Were you always quite sure, though – Daniel was dressed today and ready for discharge – that you wanted to be a priest, the celibate life, I mean? He smiled. It was the kind of personal question one felt one could ask a dying man before parting. Actually Daniel was thinking of Martin. The priest had that same mentor’s air to him. Wherever I go I seem to find myself a mentor. Father Shilling said nothing, engrossed in working out what he might still do to win their last game. He chuckled: If they cannot contain themselves let them marry, for it is better to marry than to burn. St Paul, he explained. Then coughing fiercely, making yet another unwise move, he said he felt the New Statesman piece had been on to something when it claimed that the family was now under house arrest – a nice pun. The more people don’t know how to behave, the more the State extends its power. Knight to king’s knight five, he said.
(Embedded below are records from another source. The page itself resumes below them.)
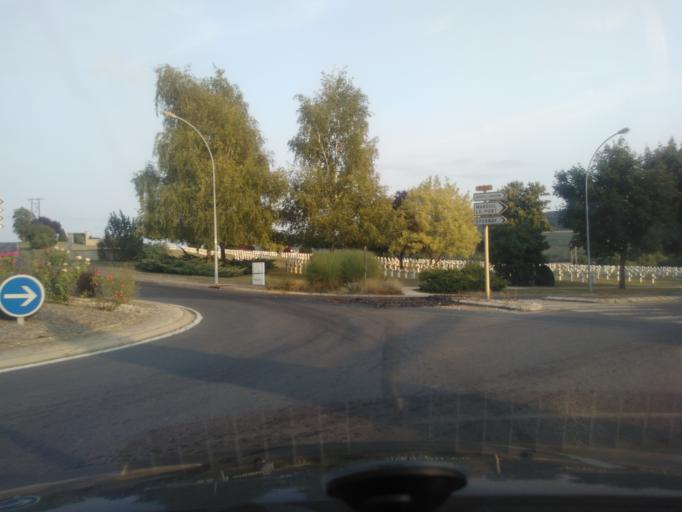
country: FR
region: Champagne-Ardenne
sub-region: Departement de la Marne
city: Chatillon-sur-Marne
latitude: 49.0911
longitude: 3.7643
Oh I often have no idea at all how to behave, Daniel admitted, making the man’s move for him. He could see the end now. Again the priest looked up from the
game. Are you sure there isn’t something you want to tell me, Daniel, the dying man asked, before you leave? His rheumy eyes were neither inviting nor discouraging. After all, we’ll probably never see each other again. It’s just I feel there’s something you’re eager to tell me. I sense it.
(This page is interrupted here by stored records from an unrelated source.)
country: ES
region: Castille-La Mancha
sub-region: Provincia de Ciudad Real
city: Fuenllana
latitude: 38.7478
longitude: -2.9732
No, no, Daniel said. I meant, I don’t know how to behave with the children. My daughter, for example, has got herself attached to some sort of evangelical group and is talking about giving her life to Jesus. I don’t know whether to try to force her to go to university or let her do what she wants. I suppose it’s better than her running off with a married man.
Father Shilling smiled. I preach, or preached, almost every day, he said. A habit, a duty. But if there’s one thing I’ve learned, it’s never to give advice. Why so? Shifting the rook, Daniel thought, Got him! You can never know, the priest explained, what sort of equilibrium you might be upsetting, you know? Once, in the confession box, I told a man that he must give up his mistress. He was having an affair with a schoolgirl, for heaven’s sake, one of his students. I told him it had to stop. Shortly afterwards, he killed himself. Hardly your fault, Daniel said. The priest looked at the game, looked away. Good-humouredly he said: I think it was because I knew I’d be a terrible father that I became a Father, if you see what I mean. Check, Judge Savage told him.
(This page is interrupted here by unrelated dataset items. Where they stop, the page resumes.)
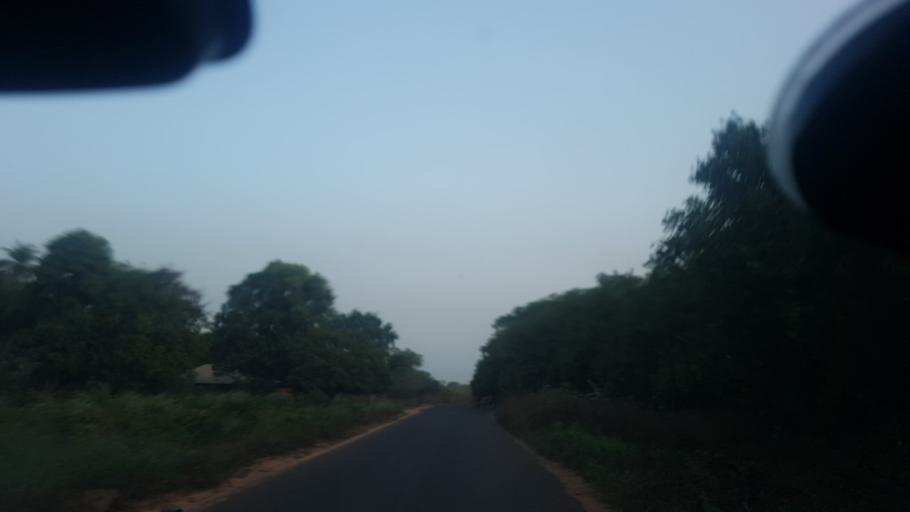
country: GW
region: Oio
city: Bissora
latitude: 12.3534
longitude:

Uncovering the bishop’s attack, a second queen was suddenly assured. Father Shilling resigned. He lay back. Soon all the pieces will be queens, he chuckled. I think that’s what your man in the paper is trying to say. There will be no bishops, no rooks, no knights. Above all no pawns to sacrifice. Everybody will be able to move any distance in any direction. A massacre! When Daniel turned, Hilary had appeared at the door. It’s been a great pleasure to talk with you, the priest said. He held out his hand.
They went down a service elevator, accompanied by a policeman in plain clothes. You’ll get better faster now, Hilary whispered. She’s thrilled, Daniel realised. The consultant had insisted on dark glasses. In the gloom of the lift he kissed her cheek. It was the change he had always yearned for in his wife. Dan, she put her arms round him. Then even with the glasses, the light and space of the street was overwhelming. A bus roared. His head spun. An unmarked car was waiting. They told me to leave mine very visible round the front, Hilary laughed.